--- SOURCE DOCUMENT ---
Torture and illegal detention
People suspected of links with opposing armed political groups were targeted for torture and illegal detention.

Human rights defenders and journalists engaged in legitimate investigation and criticism were also beaten, threatened and unlawfully detained because of their reporting on the human rights situation.

Torture techniques typically included systematic beatings or whippings of detainees, stabbing with bayonets or electric shocks. Torture was facilitated by the widespread use of private and unofficial detention centres – including underground pits ( cachots souterrains), freight containers and the homes of security officials – particularly in areas of eastern DRC under the control of armed political groups.

Arbitrary detentions remained frequent across the DRC and virtually none of those detained were known to have had their arrest ordered or reviewed by an independent judicial official. Many spent long periods in detention without charge or trial.

• Two men, Paul Mbonabihama and Ndibwami Nyanga, died as a result of torture in RCD-Goma detention in Bunagana, North-Kivu province, in January. At least three other men were also tortured.

They had a hot iron pressed on their backs and heavy weights attached to their testicles, and were suspended upside-down for long periods. A woman detainee reportedly had gunpowder set alight close to her breasts and her thumbnails ripped out. No action was taken against the perpetrators.
--- DATA EXCERPTS ---
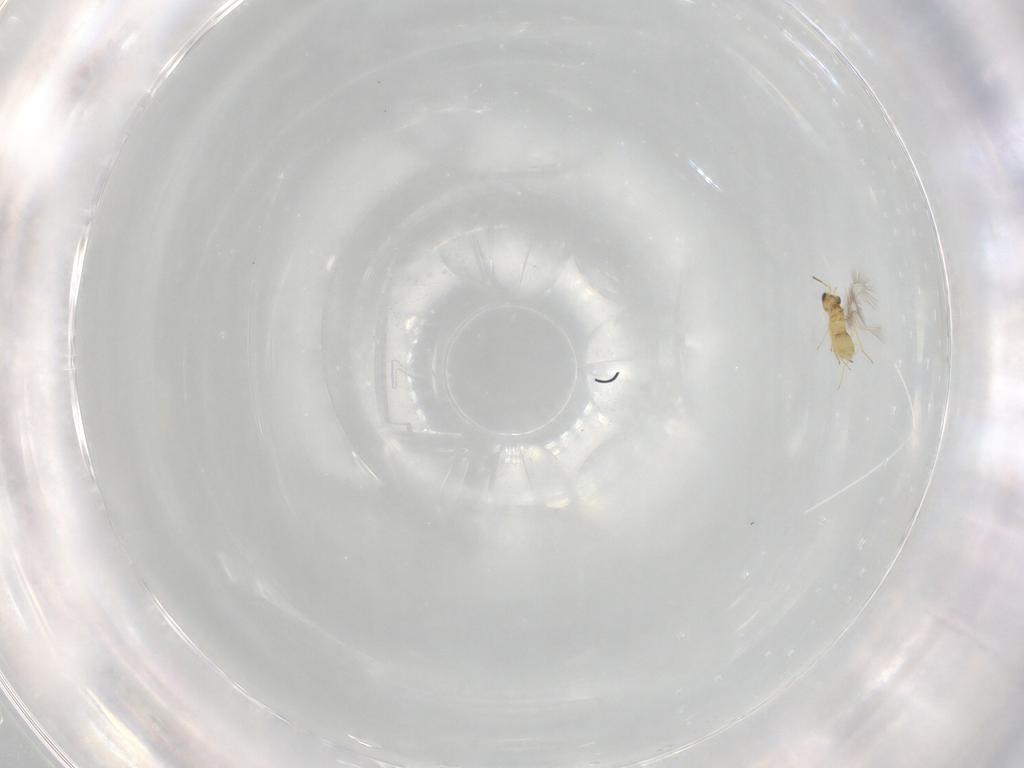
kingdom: Animalia
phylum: Arthropoda
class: Insecta
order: Hymenoptera
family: Mymaridae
---
• PARTS OF THE EXERCISE:
1. According to the passage on torture and illegal detention, where and when did Paul Mbonabihama and Ndibwami Nyanga die as a result of torture?
2. Write what comes next in the passage on torture and illegal detention in the DRC, starting after its final sentence.

• RESPONSES BY TASK:
1. In RCD-Goma detention in Bunagana, North-Kivu province, in January.

2.
• Donatien Kisangani Mukatamwina, a member of the non-governmental human rights organization Solidarité-Echange pour le Développement Intégral, Solidarity-Exchange for Integrated Development, based in Uvira, South-Kivu, was arrested by the RCDGoma in June. RCD-Goma officials detained him without charge for 13 days on the pretext that he was linked to the mayi-mayi, and allegedly beat and threatened to kill him.

• Human rights defender N'sii Luanda Shandwe was released on 26 January, having spent nine months as a prisoner of conscience at the Centre pénitentiaire et de réeducation de Kinshasa, Kinshasa Penitentiary and Re-education Centre. He was detained because of his human rights activism, but was not formally charged with a criminal offence.

Death penalty
On 7 January, 15 people were executed in secret in Kinshasa, the first executions known to have taken place since December 2000 and the first following the government's suspension in September 2002 of a moratorium on the death penalty. The 15 detainees were reportedly executed at a military camp close to Kinshasa's international airport, and the bodies were buried in a common grave nearby.

The Military Court, which had conducted unfair trials and sentenced to death large numbers of people, including civilians, was abolished by presidential decree in April. Other courts continued to sentence prisoners to death.

AI country reports/visits
Reports
• Democratic Republic of the Congo: On the precipice – The deepening human rights and humanitarian crisis in Ituri (AI Index: AFR 62/006/2003)
• Democratic Republic of the Congo: "Our brothers who help kill us" – Economic exploitation and human rights abuses in the east (AI Index: AFR 62/010/2003)
• Democratic Republic of the Congo: Ituri – How many more have to die? (AI Index: AFR 62/030/2003)
• Democratic Republic of the Congo: Ituri – A need for protection, a thirst for justice (AI Index: AFR 62/032/2003)
• Democratic Republic of the Congo: Children at war (AI Index: AFR 62/034/2003)
• Democratic Republic of the Congo: Addressing the present and building a future (AI Index: AFR 62/050/2003)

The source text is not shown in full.